19 December 2005

Maybe It Isn't Just Us

A recent article in The Boston Globe posed the question "Are colleges failing?" (user id: bugmenot@123.com; password: bugmenot) The standards movement over the last several years was in part driven by colleges and universities claiming that entering students were woefully unprepared for the rigors of post-secondary education. And while this may in part be true, no one has asked (until now), just what colleges are doing to support student learning. The author of the Globe article believes that colleges are not doing much. He states that current eductional research shows that
  • Most college seniors do not think that they have made substantial progress in improving their competence in writing or quantitative methods, and some assessments have found that many students actually regress.
  • Students who start college with average critical thinking skills only tend to progress over the next four years from the 50th percentile of their class to approximately the 69th percentile. Most undergraduates leave college still inclined to approach unstructured ''real life" problems with a form of primitive relativism, believing that there are no firm grounds for preferring one conclusion over another.
  • Further studies indicate that problem-based discussion, group study, and other forms of active learning produce greater gains in critical thinking than lectures, yet the lecture format is still the standard in most college classes, especially in large universities. Other research has documented the widespread use of other practices that impede effective learning, such as the lack of prompt and adequate feedback on student work, the prevalence of tests that call for memory rather than critical thinking, and the reliance on teaching methods that allow students to do well in science courses by banking on memory rather than truly understanding the basic underlying concepts.
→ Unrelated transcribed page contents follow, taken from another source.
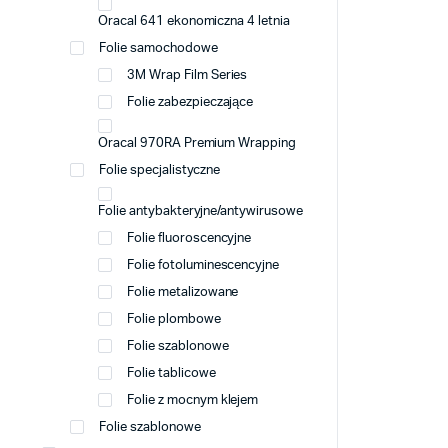
Oracal 641 ekonomiczna 4 letnia
Folie samochodowe
3M Wrap Film Series
Folie zabezpieczające
Oracal 970RA Premium Wrapping
Folie specjalistyczne
Folie antybakteryjne/antywirusowe
Folie fluoroscencyjne
Folie fotoluminescencyjne
Folie metalizowane
Folie plombowe
Folie szablonowe
Folie tablicowe
Folie z mocnym klejem
Folie szablonowe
People pay a lot of money in order to get a degree. Wouldn't we think that there would be more for the money besides a piece of paper? Why isn't there?

Some of the answer may be related to the lack of teacher prep PhD candidates receive. They do get a lot of experience with conducting research, but little in pedagogy. Perhaps faculty is resistant to letting in "best practices" through the college doors. There would have to be a great deal of time devoted to restructuring classes away from 3 hours of lecture per week.

But what of the future? What if we (America) start to actually graduate a hefty percentage of students who can read critically, think mathematically, write fluently, and reason scientifically...yet a greater share of the global economy doesn't come our way because college doesn't further those skills? Will the public put more pressure on colleges and universities to produce a different sort of graduate? Will students and parents demand more for their money?

Maybe it isn't just us---the public school system---that is failing to turn out citizens ready to compete in today's world.